Both quantitative comparisons and visualization results of the comparative experiments conducted on two radar echo datasets have shown the improved performance of the CEMA-LSTM proposed in this paper in radar echo extrapolation tasks, which can accurately predict the motion trend of radar echoes.Specifically, on the FREM dataset, compared with the second-ranked model MIM,the average POD score and average CSI score are improved by 3.87%and 1.79%,respectively,while its FAR value decreases by 1.65%and its SSIM score improves by 0.78%.On the FREM dataset,compared with the MIM, both the average POD and CSI score are improved by 1.42% and 3.16%,respectively, while its FAR decreases by 5.60% and its SSIM improves by 0.83%.In addition, the extrapolated boundaries and textures of the high-intensity echoes by the CEMA-LSTM are not quite consistent with the observed maps.In the future, the authors will attempt to integrate additional information such as the corresponding wind field conditions to the original input radar echo data to solve this problem.

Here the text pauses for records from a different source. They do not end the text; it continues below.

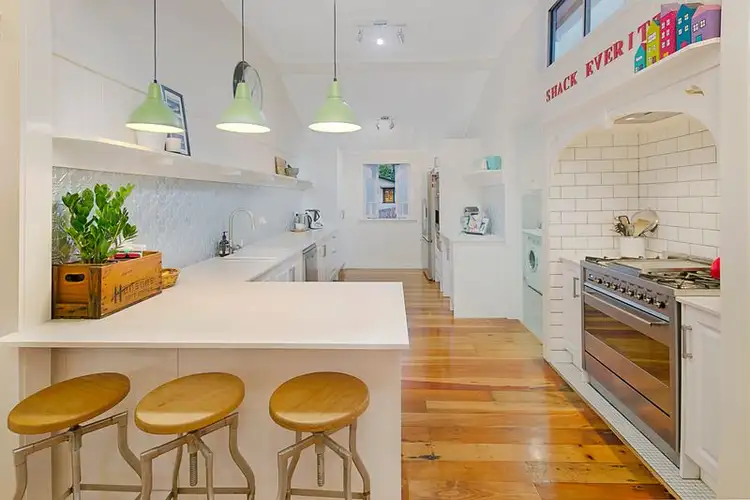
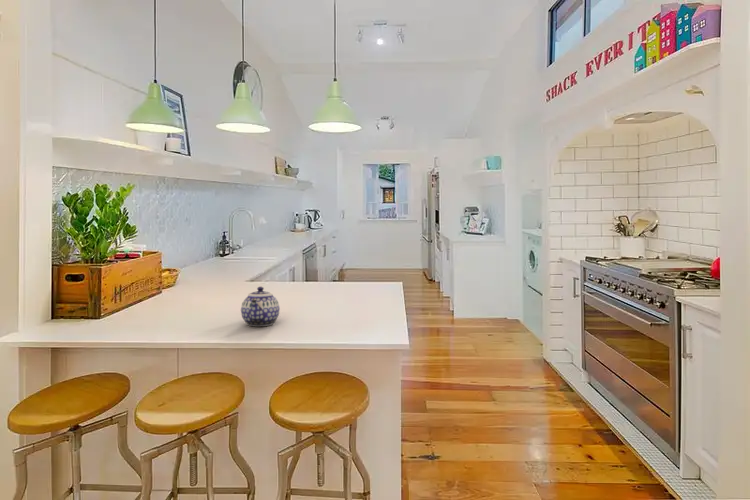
+ teapot [240,286,281,327]
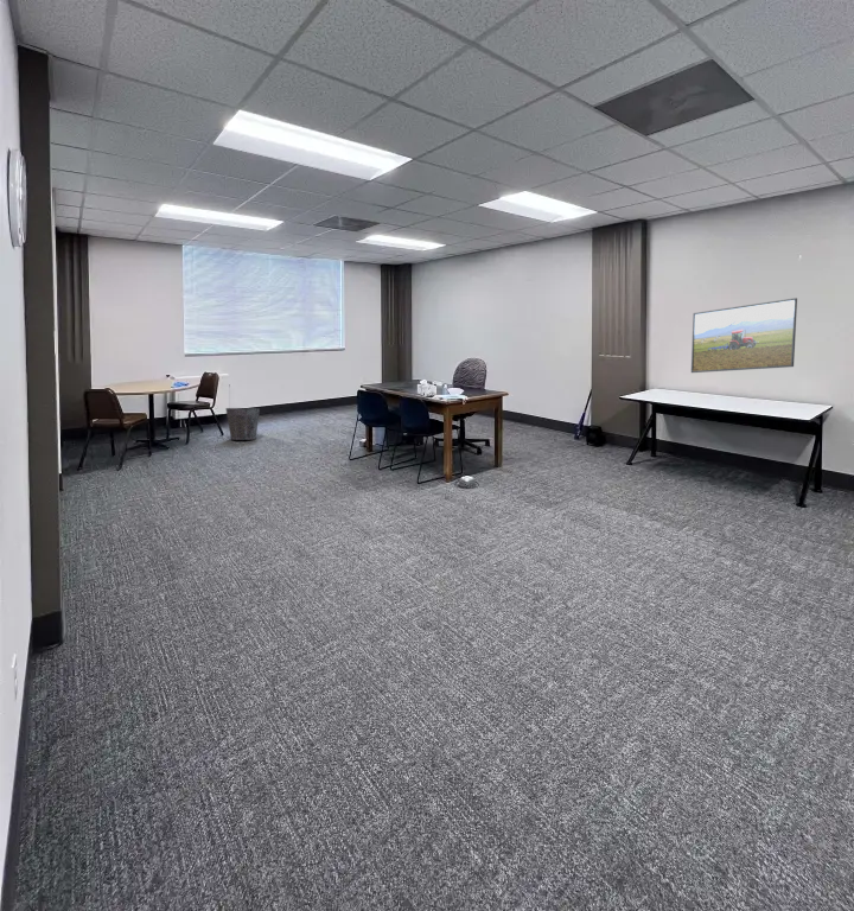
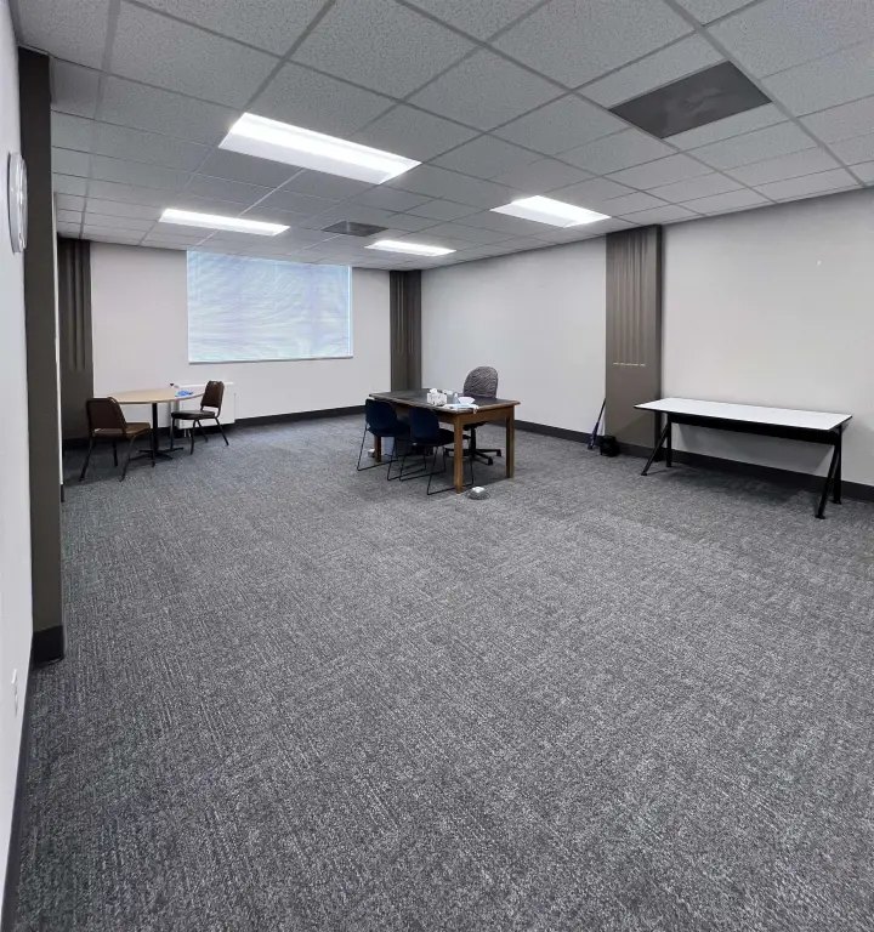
- waste bin [224,407,261,441]
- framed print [690,297,798,374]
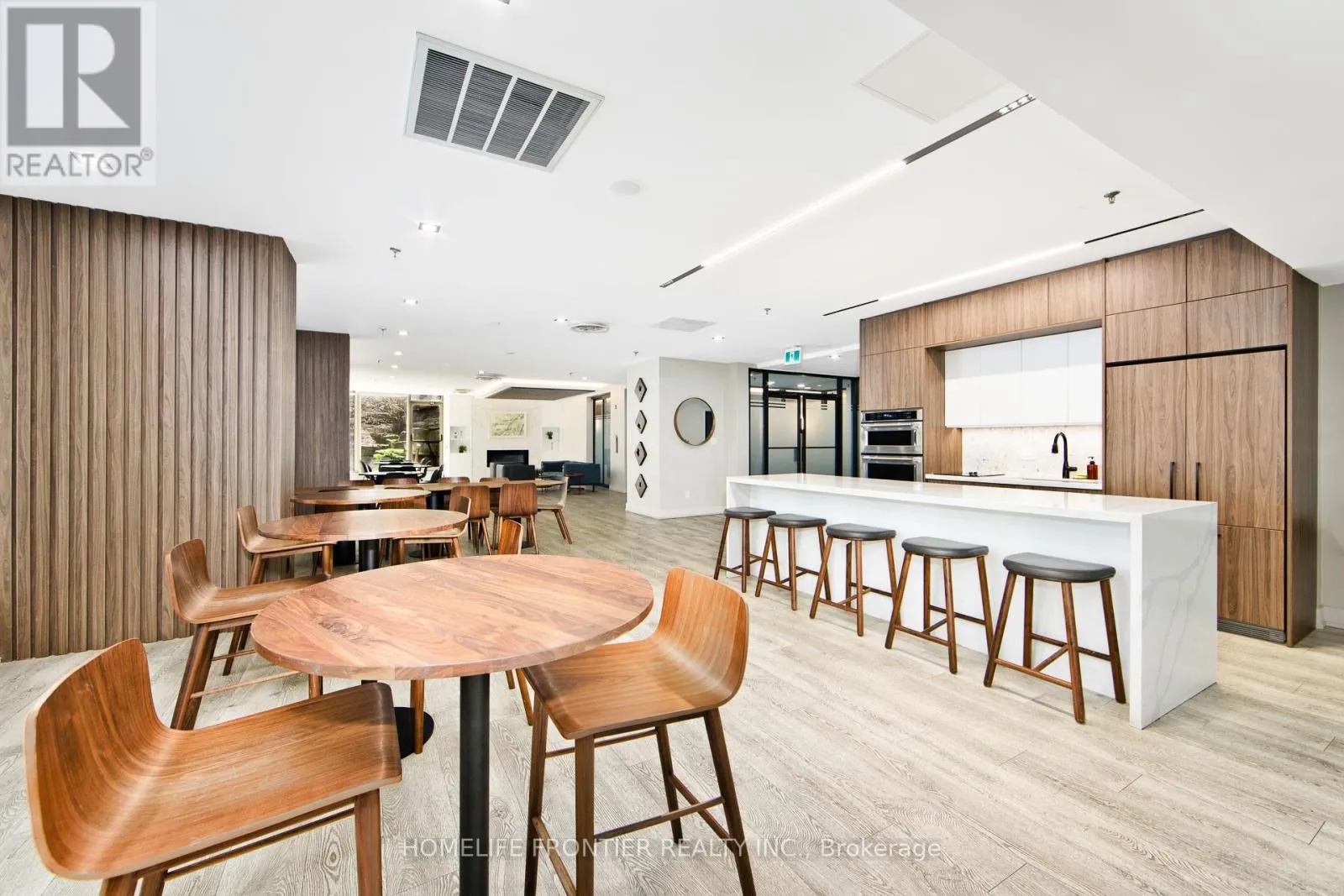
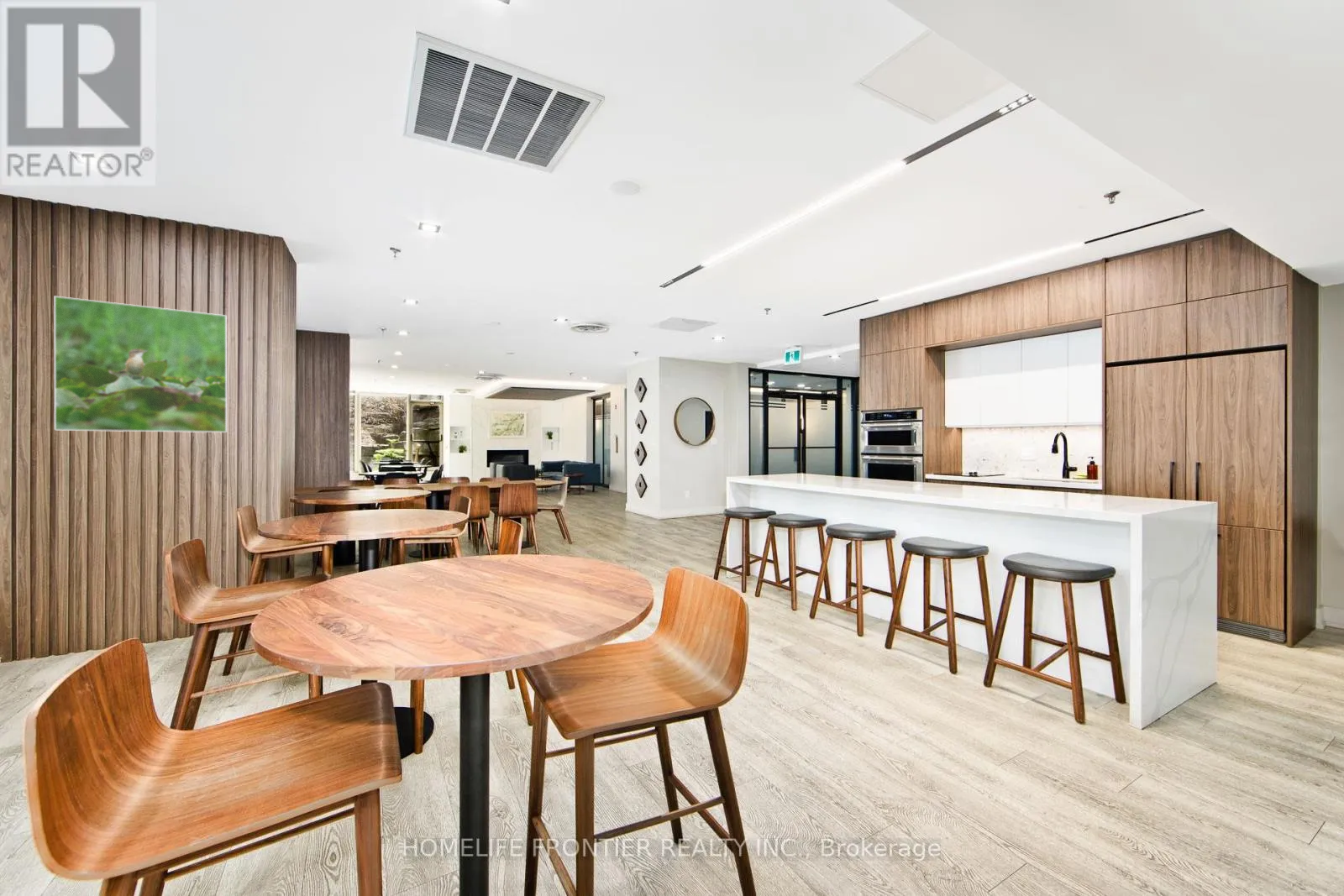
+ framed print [54,296,228,433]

Funding Statement:This work has received funding from the Key Laboratory Foundation of National Defence Technology under Grant 61424010208,National Natural Science Foundation of China(Nos.62002276, 41911530242 and 41975142), 5150 Spring Specialists (05492018012 and 05762018039),Major Program of the National Social Science Fund of China(Grant No.17ZDA092),333 High-Level Talent Cultivation Project of Jiangsu Province(BRA2018332),Royal Society of Edinburgh,UK and China Natural Science Foundation Council(RSE Reference:62967\_Liu\_2018\_2)under their Joint International Projects Funding Scheme and Basic Research Programs(Natural Science Foundation)of Jiangsu Province(BK20191398 and BK20180794).

Conflicts of Interest:The authors declare that they have no conflicts of interest to report regarding the present study.